## Given exercise A:
Write out the part of the lecture transcript that begins at the words "Let's assume that this" and stops after the words "potential return here.".

## Document:
═══

I'm probably the only person in
the room with children.

That cookie example will
resonate for the rest of

youwait until you get
thereyou'll discover that,

in fact, cookies are the right
example.

So shorter punishment,
less draconian punishments,

less reduction in your kid's
cookie rations tomorrow is only

going to work,
is only going to sustain good

behavior provided those kids put
a high weight on tomorrow.

In that case,
it isn't that the kids will

worry about the relationship
breaking down,

you're stuck with your kids,
it's just that they're

impatient.
Okay, so we've been doing a lot

of formal stuff here and I want
to go on doing formal stuff,

but what I want to do now is
spend the rest of today looking

at an application.
An application is,

I hope going to convince you
that repeated interaction really

matters.
So this is assuming that the

one about the seniors and their
boyfriends and girlfriends

wasn't enough.
Okay, so the application is

going to take us back a little
bit because what I want to talk

about is repeated moral hazard.


Moral hazard is something we
discussed the first class after

the midterm.
So what I want you to imagine

is that you are running a
business in the U.S.

and you are considering making
an investment in an emerging

market, and again,
so as not to offend anybody who

watches this on the video,
let's just call that emerging

market Freedonia,
rather than give it a name like

Kazakhstan, a name like
something other than Freedonia.

So Freedonia,
for those of you who don't

know, is a republic in a Marx
Brothers film.

So you're thinking of
outsourcing some production of

part of what your business is to
Freedonia.

The reason you're thinking of
doing this outsourcing,

what makes it attractive is
that wages are low in Freedonia.

So you get this outsourced in
Freedonia.

You think you're going to get
it done cheaply.

The down side is because
Freedonia is an emerging market,

the court system,
it doesn't operate very well.

And in particular,
it's going to be pretty hard to

enforce contracts and to jail
people and so on in Freedonia.

So you're considering
outsourcing.

The plus is,
from your point of view,

the plus is wages are cheap
where you're going to get this

production done.
The down side is it's going to

be hard to enforce contracts
because this is an emerging

market.
So what you're considering

doing is employing an agent and
you're going to pay that agent

W, so W is the wage if you
employ them.

I'll put this up in a tree in a
second.

Let's assume that the "going
wage" in Freedonia is 1:

we'll just normalize it.
So the going wage in Freedonia

is 1, and let's assume that to
get this outsourcing to work

you're going to have to send
some resources to your agent,

your employee in Freedonia.
And let's assume that the

amount you're going to have to
send over there is equivalent to

another 1.
So the going wage in Freedonia

is 1 and the amount you're going
to have to invest in giving this

agent materials or machinery is
another 1.

Let's assume that this project
is a pretty profitable project.

So if the project succeeds,
if the project goes ahead and

succeeds, it's going to generate
a gross revenue of 4.

Of course you have to invest 1
so that's a net revenue of 3 for

you, but nonetheless there's a
big potential return here.

The bad news is that your agent
in Freedonia can cheat on you.

In particular,
what he can do is he can simply

take the 1 that you've sent to
him,

sell those materials on the
market and then go away and just

work in his normal job anyway.

═══

## Given exercise B:
Give again the rows below, starting from the first row and stopping after the line that has "genus: Asemeia", with that line included.

═══

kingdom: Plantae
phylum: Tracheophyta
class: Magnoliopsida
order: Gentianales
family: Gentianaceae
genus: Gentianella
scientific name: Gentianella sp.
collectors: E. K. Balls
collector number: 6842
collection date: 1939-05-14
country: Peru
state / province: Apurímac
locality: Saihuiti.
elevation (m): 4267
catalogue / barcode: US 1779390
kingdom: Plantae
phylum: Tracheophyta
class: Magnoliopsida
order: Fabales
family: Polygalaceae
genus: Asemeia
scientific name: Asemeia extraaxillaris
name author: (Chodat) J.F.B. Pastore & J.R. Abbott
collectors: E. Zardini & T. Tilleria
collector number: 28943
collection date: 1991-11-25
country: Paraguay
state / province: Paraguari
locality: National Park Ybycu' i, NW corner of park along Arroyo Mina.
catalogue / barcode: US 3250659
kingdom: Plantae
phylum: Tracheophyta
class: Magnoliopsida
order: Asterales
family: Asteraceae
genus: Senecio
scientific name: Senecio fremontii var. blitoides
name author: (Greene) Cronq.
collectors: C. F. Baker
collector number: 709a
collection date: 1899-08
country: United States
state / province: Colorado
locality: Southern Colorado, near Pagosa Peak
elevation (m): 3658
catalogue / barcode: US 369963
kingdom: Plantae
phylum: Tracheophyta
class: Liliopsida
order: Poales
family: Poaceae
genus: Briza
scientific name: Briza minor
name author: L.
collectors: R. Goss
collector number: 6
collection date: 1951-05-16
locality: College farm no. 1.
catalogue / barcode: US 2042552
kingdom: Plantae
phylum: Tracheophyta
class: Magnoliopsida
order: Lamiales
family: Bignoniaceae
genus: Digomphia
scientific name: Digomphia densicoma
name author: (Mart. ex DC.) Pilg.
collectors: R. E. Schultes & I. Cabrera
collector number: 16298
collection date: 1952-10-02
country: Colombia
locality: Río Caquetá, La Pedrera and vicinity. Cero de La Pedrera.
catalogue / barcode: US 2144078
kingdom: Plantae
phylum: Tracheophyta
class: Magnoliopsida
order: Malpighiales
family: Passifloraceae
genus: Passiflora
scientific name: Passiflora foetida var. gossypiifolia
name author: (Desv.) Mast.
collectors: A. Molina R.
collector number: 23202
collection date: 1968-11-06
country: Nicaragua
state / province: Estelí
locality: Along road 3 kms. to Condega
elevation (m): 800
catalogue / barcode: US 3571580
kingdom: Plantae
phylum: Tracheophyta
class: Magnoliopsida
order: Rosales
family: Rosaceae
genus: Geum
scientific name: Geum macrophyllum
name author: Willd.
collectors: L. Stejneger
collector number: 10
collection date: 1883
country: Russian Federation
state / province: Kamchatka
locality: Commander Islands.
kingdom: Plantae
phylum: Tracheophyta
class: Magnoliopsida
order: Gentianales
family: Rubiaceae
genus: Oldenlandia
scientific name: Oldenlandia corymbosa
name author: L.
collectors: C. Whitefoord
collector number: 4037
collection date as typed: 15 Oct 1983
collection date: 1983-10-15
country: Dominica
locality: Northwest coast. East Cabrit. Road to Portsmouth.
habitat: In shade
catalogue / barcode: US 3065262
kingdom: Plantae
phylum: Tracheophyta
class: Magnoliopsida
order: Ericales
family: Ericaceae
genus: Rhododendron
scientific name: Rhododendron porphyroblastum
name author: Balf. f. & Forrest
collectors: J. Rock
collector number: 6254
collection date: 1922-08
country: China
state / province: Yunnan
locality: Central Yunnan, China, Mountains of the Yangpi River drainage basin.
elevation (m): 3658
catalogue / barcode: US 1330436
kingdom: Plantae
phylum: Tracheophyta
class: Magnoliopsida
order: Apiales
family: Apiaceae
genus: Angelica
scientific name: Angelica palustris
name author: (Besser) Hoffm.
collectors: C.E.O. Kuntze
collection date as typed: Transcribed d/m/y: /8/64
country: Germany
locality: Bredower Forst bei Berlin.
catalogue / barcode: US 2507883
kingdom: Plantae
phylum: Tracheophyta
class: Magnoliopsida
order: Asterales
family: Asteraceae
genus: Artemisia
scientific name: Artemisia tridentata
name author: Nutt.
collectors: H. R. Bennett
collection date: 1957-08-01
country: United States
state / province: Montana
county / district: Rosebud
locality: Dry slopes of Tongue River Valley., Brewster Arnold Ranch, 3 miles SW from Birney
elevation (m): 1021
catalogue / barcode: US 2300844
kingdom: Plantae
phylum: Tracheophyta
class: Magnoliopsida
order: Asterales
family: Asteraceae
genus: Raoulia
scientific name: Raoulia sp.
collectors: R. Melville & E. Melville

═══

## Correct output A:
Let's assume that this project
is a pretty profitable project.

So if the project succeeds,
if the project goes ahead and

succeeds, it's going to generate
a gross revenue of 4.

Of course you have to invest 1
so that's a net revenue of 3 for

you, but nonetheless there's a
big potential return here.

## Correct output B:
kingdom: Plantae
phylum: Tracheophyta
class: Magnoliopsida
order: Gentianales
family: Gentianaceae
genus: Gentianella
scientific name: Gentianella sp.
collectors: E. K. Balls
collector number: 6842
collection date: 1939-05-14
country: Peru
state / province: Apurímac
locality: Saihuiti.
elevation (m): 4267
catalogue / barcode: US 1779390
kingdom: Plantae
phylum: Tracheophyta
class: Magnoliopsida
order: Fabales
family: Polygalaceae
genus: Asemeia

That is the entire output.